## What is expected
Rewrite the entries from the line containing "order: Apiales" through the last line, replacing "common name" with "vernacular name" and keeping everything else the same. Leave out the pictures.
'''
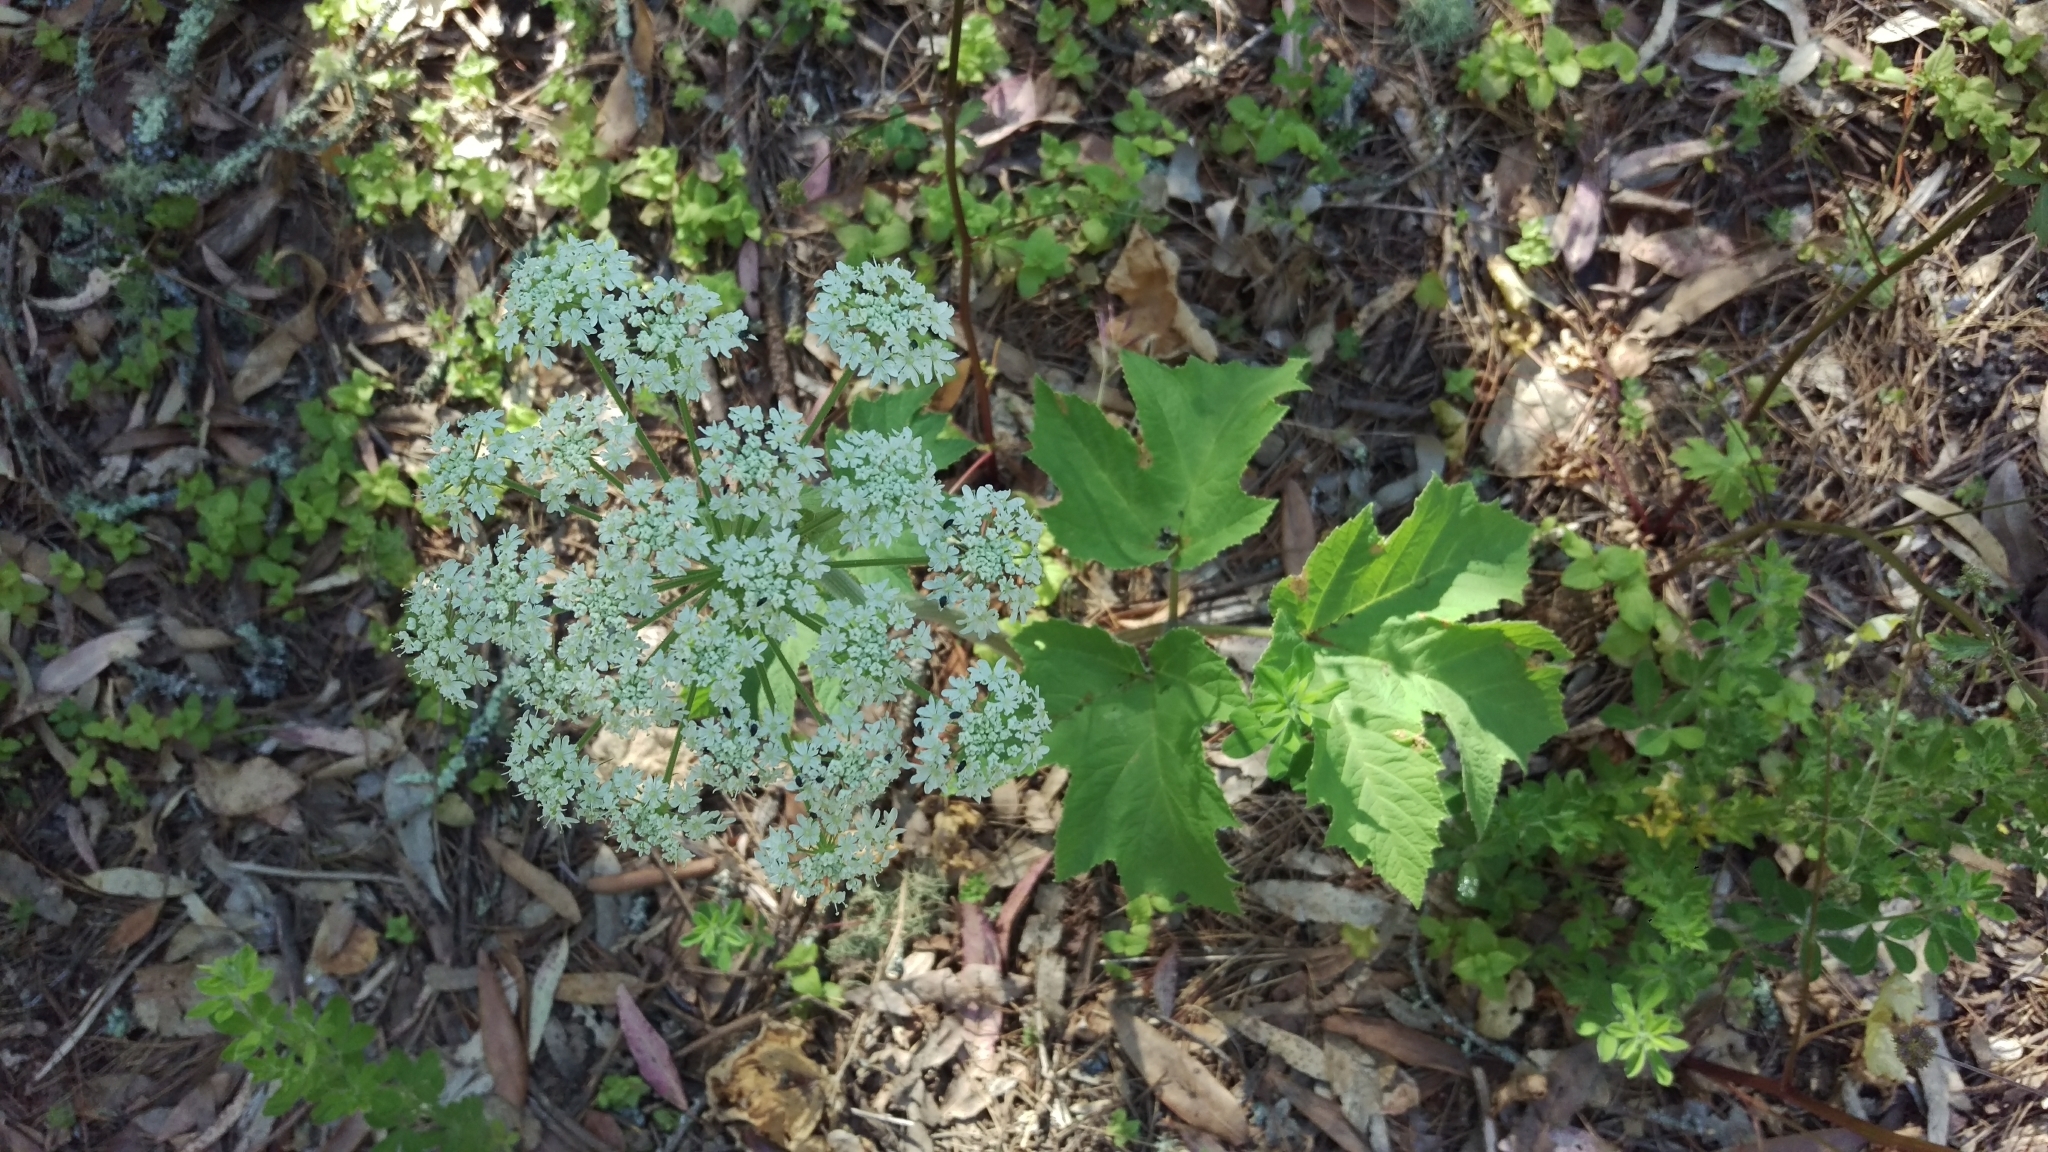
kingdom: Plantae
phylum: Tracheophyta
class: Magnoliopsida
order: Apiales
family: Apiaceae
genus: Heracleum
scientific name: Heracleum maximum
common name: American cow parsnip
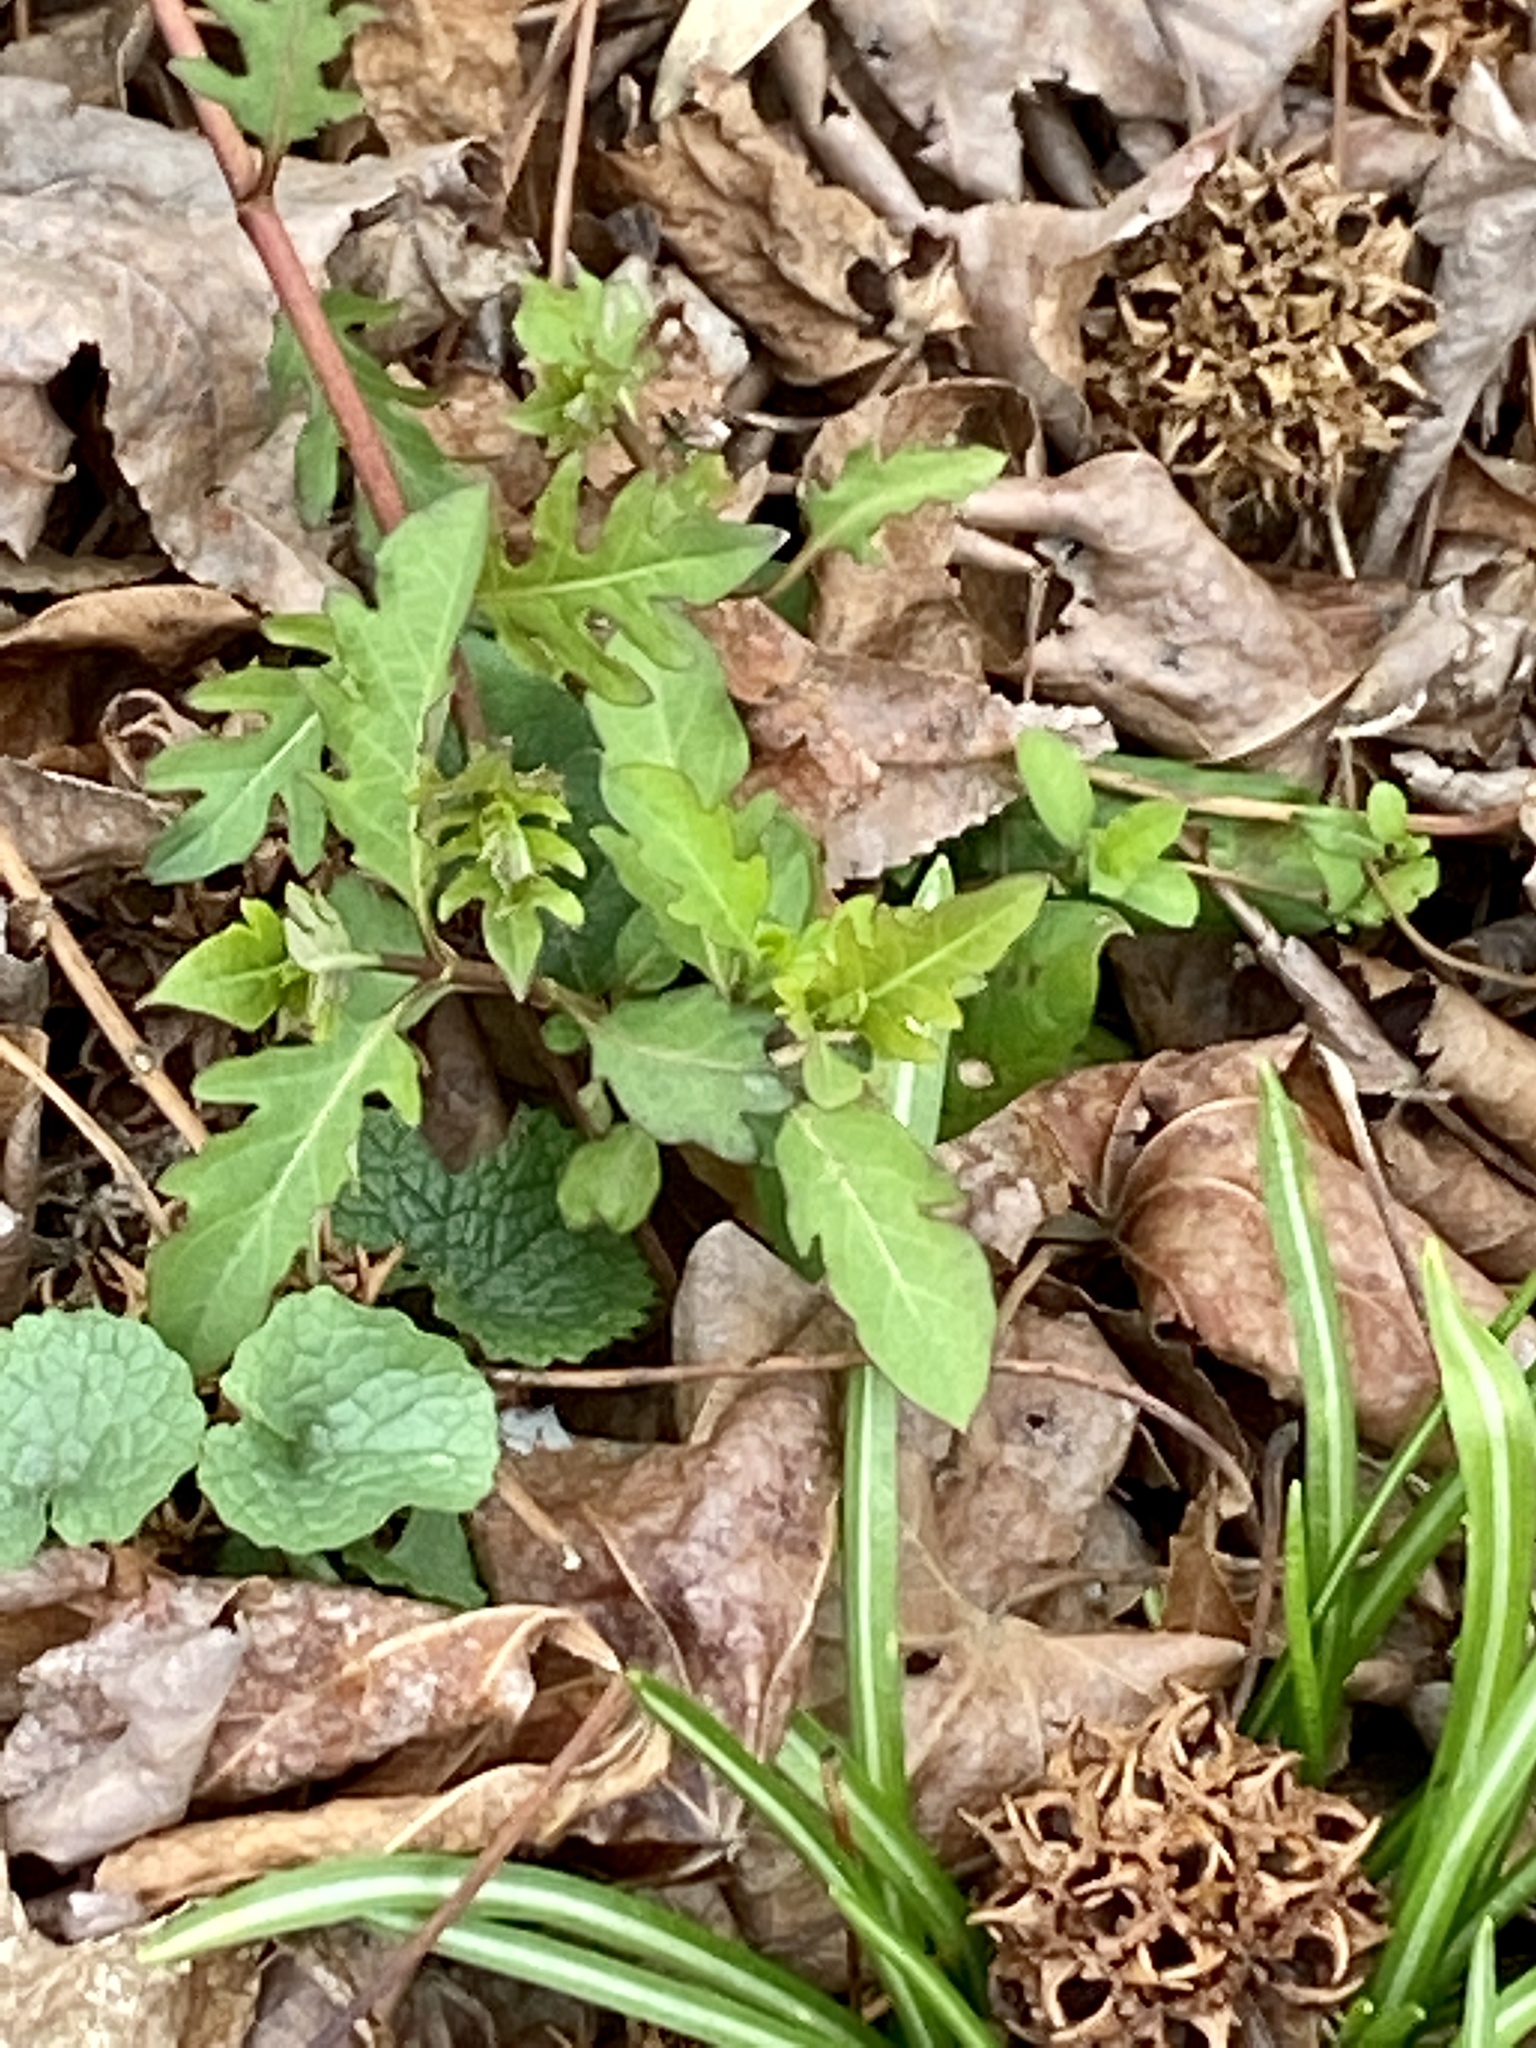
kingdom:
'''
## Result of the task
order: Apiales
family: Apiaceae
genus: Heracleum
scientific name: Heracleum maximum
vernacular name: American cow parsnip
kingdom:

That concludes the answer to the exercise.